The Role of the Dark Web in Malicious Apps Rise
The digital landscape has recently witnessed a surge in the number of malicious applications targeting unsuspecting users. These applications are typically disguised as legitimate applications, such as games, utilities, or productivity tools, to trick users into downloading and installing them. Once installed, they can perform a variety of harmful actions, from stealing personal information to causing financial loss or even taking control of the device. Based on a report from iClop, around 27,000 malicious applications are detected every day.
What are malicious apps and where can they be found?
Malicious apps are software applications designed with the intent to harm or exploit any device, network, service, or computer program. Online app stores, both official like Google Play and Apple App Store, and unofficial third-party online stores, are common places where users might inadvertently download these harmful apps.
In the following image, you can see a post from the renewed BreachedForums, where a threat actor offered to sell compromised assets from malicious apps.
What role does the dark web play in the surge of malicious apps?

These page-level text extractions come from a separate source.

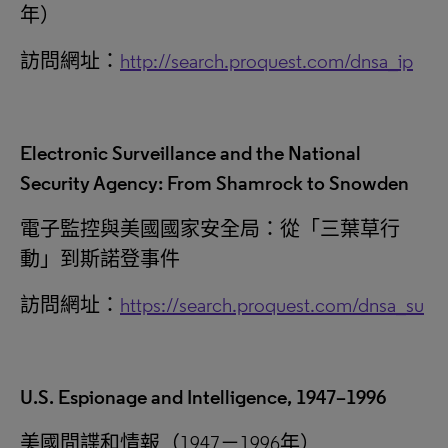
年）
訪問網址：
http://search.proquest.com/dnsa_ip
Electronic Surveillance and the National
Security Agency: From Shamrock to Snowden
電子監控與美國國家安全局：從
「
三葉草行
動
」
到斯諾登事件
訪問網址：
https://search.proquest.com/dnsa_su
U.S. Espionage and Intelligence, 1947–1996
美國間諜和情報（1947－1996年）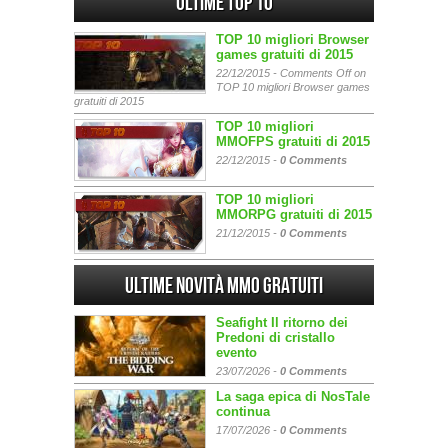
Ultime Top 10
TOP 10 migliori Browser
games gratuiti di 2015
22/12/2015 -
Comments Off
on
TOP 10 migliori Browser games
gratuiti di 2015
TOP 10 migliori
MMOFPS gratuiti di 2015
22/12/2015 -
0 Comments
TOP 10 migliori
MMORPG gratuiti di 2015
21/12/2015 -
0 Comments
Ultime Novità MMO gratuiti
Seafight Il ritorno dei
Predoni di cristallo
evento
23/07/2026 -
0 Comments
La saga epica di NosTale
continua
17/07/2026 -
0 Comments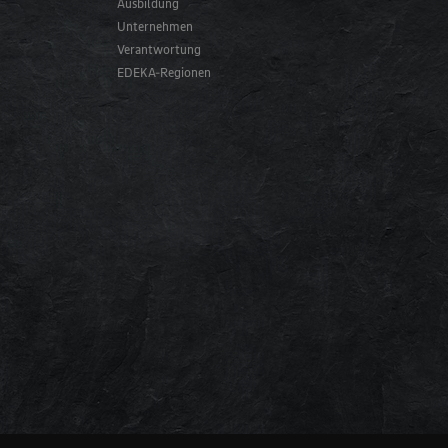
Ausbildung
Unternehmen
Verantwortung
EDEKA-Regionen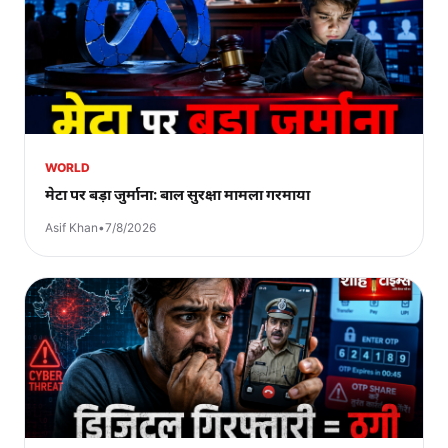
WORLD
मेटा पर बड़ा जुर्माना: बाल सुरक्षा मामला गरमाया
Asif Khan
•
7/8/2026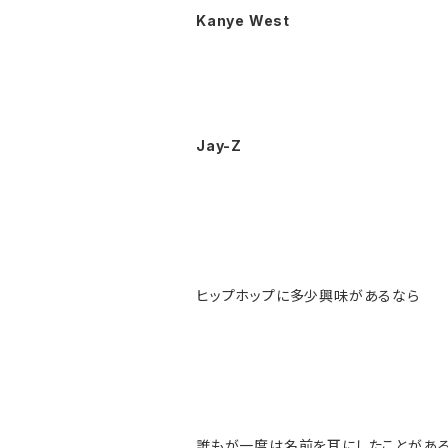
Kanye West
Jay-Z
ヒップホップに多少興味があるなら
誰もが一度は名前を耳にしたことがある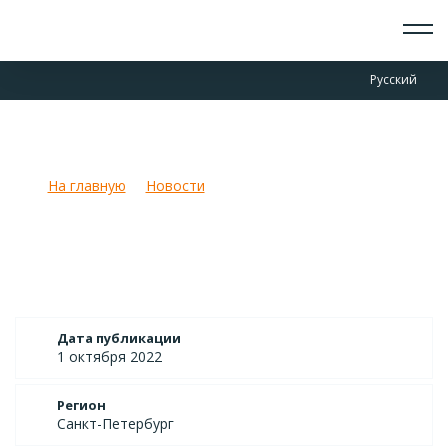
О СКАУТАХ
Русский
ЧТО ДЕЛАЕМ
ПРИСОЕДИНИТЬСЯ
НОВОСТИ
Осенний слет скаутов СПб!
СОБЫТИЯ
ОТРЯДЫ
На главную
Новости
Осенний слет скаутов СПб!
ДОКУМЕНТЫ
КОНТАКТЫ
Дата публикации
1 октября 2022
Регион
Санкт-Петербург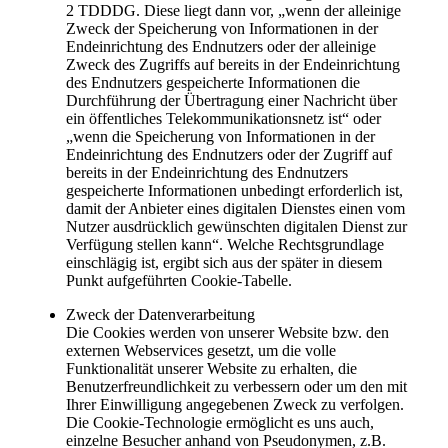
2 TDDDG. Diese liegt dann vor, „wenn der alleinige
Zweck der Speicherung von Informationen in der
Endeinrichtung des Endnutzers oder der alleinige
Zweck des Zugriffs auf bereits in der Endeinrichtung
des Endnutzers gespeicherte Informationen die
Durchführung der Übertragung einer Nachricht über
ein öffentliches Telekommunikationsnetz ist“ oder
„wenn die Speicherung von Informationen in der
Endeinrichtung des Endnutzers oder der Zugriff auf
bereits in der Endeinrichtung des Endnutzers
gespeicherte Informationen unbedingt erforderlich ist,
damit der Anbieter eines digitalen Dienstes einen vom
Nutzer ausdrücklich gewünschten digitalen Dienst zur
Verfügung stellen kann“. Welche Rechtsgrundlage
einschlägig ist, ergibt sich aus der später in diesem
Punkt aufgeführten Cookie-Tabelle.
Zweck der Datenverarbeitung
Die Cookies werden von unserer Website bzw. den
externen Webservices gesetzt, um die volle
Funktionalität unserer Website zu erhalten, die
Benutzerfreundlichkeit zu verbessern oder um den mit
Ihrer Einwilligung angegebenen Zweck zu verfolgen.
Die Cookie-Technologie ermöglicht es uns auch,
einzelne Besucher anhand von Pseudonymen, z.B.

The dark web has seen a growing interest in malicious apps. Cybercriminals frequent the dark web to buy, sell, or exchange information and tools related to these apps. You can see this trend in the next chart that illustrates the increase in the number of posts discussing malicious apps on the dark web since September 2023:
What information can be found about malicious apps on the dark web?
The dark web is rife with discussions about malicious apps. These discussions can be broadly categorized into:
- Sales listings – Cybercriminals often sell malicious apps or tools to create them.
- Guides and tutorials – There are numerous guides available that detail the creation and distribution of malicious apps.
- Requests for collaboration – Some cybercriminals seek partners or experts to collaborate on developing more advanced malicious apps.
Discussions about malicious apps on the dark web
Example #1: Malicious gaming app that steals user data – offered for sale
The first example (seen in the next image) shows a post from the dark web marketplace AlphaBay, where a vendor offered a counterfeit Pokémon Go app embedded with a Remote Access Trojan (RAT).
This malware allows cybercriminals to control their victim’s device remotely, often granting them access to sensitive data, cameras, microphones, and more.
Example #2: A collaboration offer to develop a crypto-wallet stealing app
The following image shows a post where a threat actor shares his plan to create a cryptocurrency wallet app embedded with hidden admin privileges, aiming to illicitly access and steal user funds.
The post was taken from the underground forum Dread, and the image is from our Cyber API.
The malicious app trend is expected to continue evolving, and the dark web will continue to play a pivotal role in developing more powerful harmful apps. Monitoring discussions on the dark web, with providers like Webz.io, is crucial to staying one step ahead of these threats. By keeping an eye on these discussions, organizations can gain insights into emerging threats and take proactive measures to protect their personnel and their business from these threats.